Pouvoir attaquer à la limite

"Je n'en tire pas encore tout le potentiel, expliquait l'Aussie à Imola, à Autosport. Elle peut faire plus que je ne pense, comme prendre plus de vitesse dans les virages en sachant qu'elle va suivre. Je dois encore gagner en confiance, mais je ne pense pas que ce soit aussi simple que se dire 'rentre dans le virage, ferme les yeux et ça va passer.' La technique y est pour beaucoup. Je ne veux pas avancer ça comme une excuse, mais il me reste des habitudes du passé dont je dois me débarrasser, et peut-être aussi des choses qui ne marchent pas aussi bien sur cette voiture." Et Andreas Seidl d'évoquer "ces deux, trois ou quatre dixièmes à trouver qui font la différence quand on n'est pas à l'aise dans la voiture pour attaquer à la limite."
Sommé de passer un cap, Daniel Ricciardo (McLaren) a touché le fond sans explication à Portimao (éliminé en Q1) et s'est réveillé le week-end dernier à Montmelo en battant son coéquipier pour la troisième fois en quatre duels du samedi. Et dimanche, il a pris la sixième place, deux rangs devant l'Anglais.
"C'est mon meilleur week-end jusque-là et j'ai le sentiment d'avoir tiré le maximum de la voiture, a-t-il expliqué. J'ai gagné quelques positions (deux) au départ et ces voitures doublées, plus rapides, m'ont poussé à défendre. Le rythme était élevé, et ça m'a forcé à attaquer sans arrêt. J'ai en plus appris sur la voiture." Il a même été rappelé à l'ordre par la direction de course pour ses changements de ligne pas très académiques sur les zones de freinage. Sorti de ce constat encourageant, le retard qu'il a pris en début de saison le poursuit néanmoins au championnat : il y apparaît avec un total de 22 points, contre 41 à Norris.

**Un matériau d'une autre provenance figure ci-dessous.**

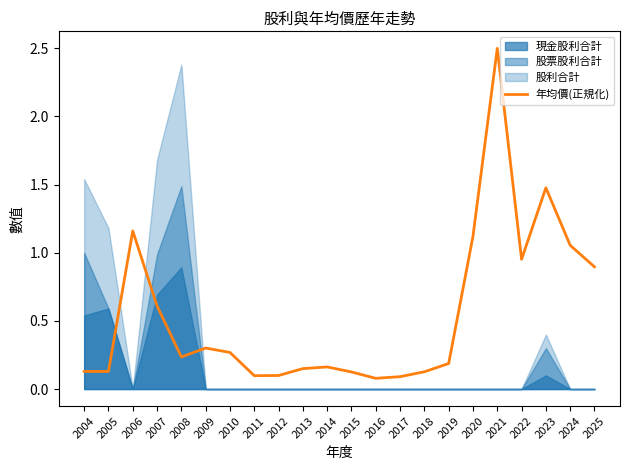

Is it true that the value at 2012 is 0.0?

False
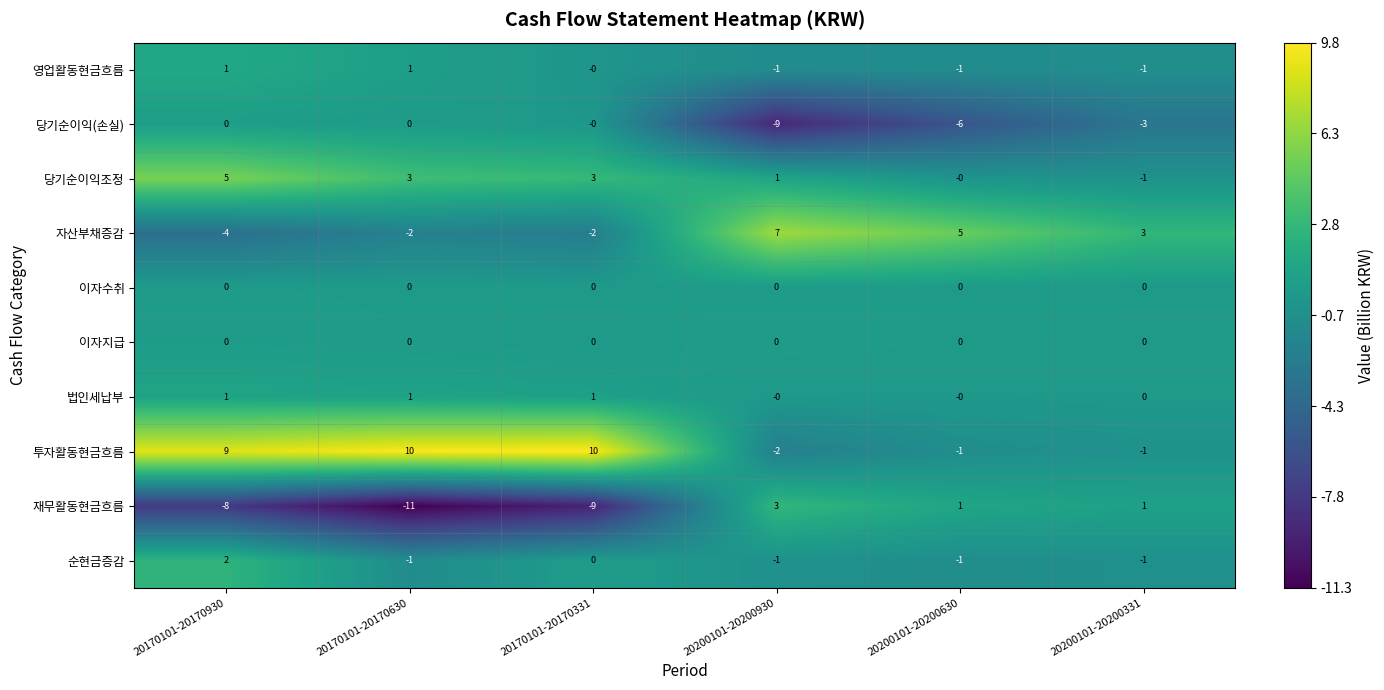

How many categories are shown in the chart?

6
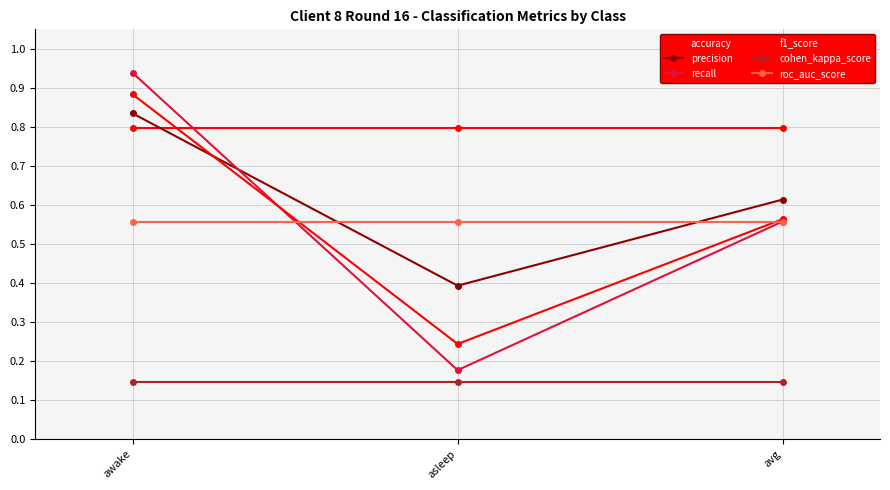

How many lines are shown in the chart?

6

Daniel Ricciardo (McLaren) au Grand Prix de Bahreïn 2021

Crédit: Getty Images

"Ne te mets pas de pression inutile"

A l'issue du Grand Prix, il est revenu sur ses progrès et son nécessaire changement de style de pilotage, en course. Qui passe principalement par une autre façon de freiner. "Cette voiture est clairement différente à piloter, explique-t-il dans les colonnes d'AutoHebdo. Le phénomène est plus marqué par rapport à mon passage de Red Bull à Renault."
Ce qui l'aide aujourd'hui, c'est la galère vécue lors de ses premiers Grands Prix avec le Losange, en 2019, qui le persuade qu'il pilotera de mieux en mieux. Mais l'effet de repartir à zéro est quand même dévastateur. "J'ai l'impression d'être un débutant que l'on guide à chaque virage. Le retour de l'équipe est positif. Elle essaie de me faire adopter les bonnes habitudes avec cette voiture et ses caractéristiques, que ce soit au freinage ou à la ré-accélération. Je dois me programmer pour aller plus vite." Et de confier le conseil donné par ses deux patrons : "Ne te mets pas de pression inutile. On aime le fait que tu veuilles briller d'entrée de jeu, mais ne commence pas à surconduire et à trop intellectualiser les choses."
Chez McLaren, la compétition en interne bat son plein, et cette émulation ne sera pas de trop pour continuer de donner le change à Ferrari.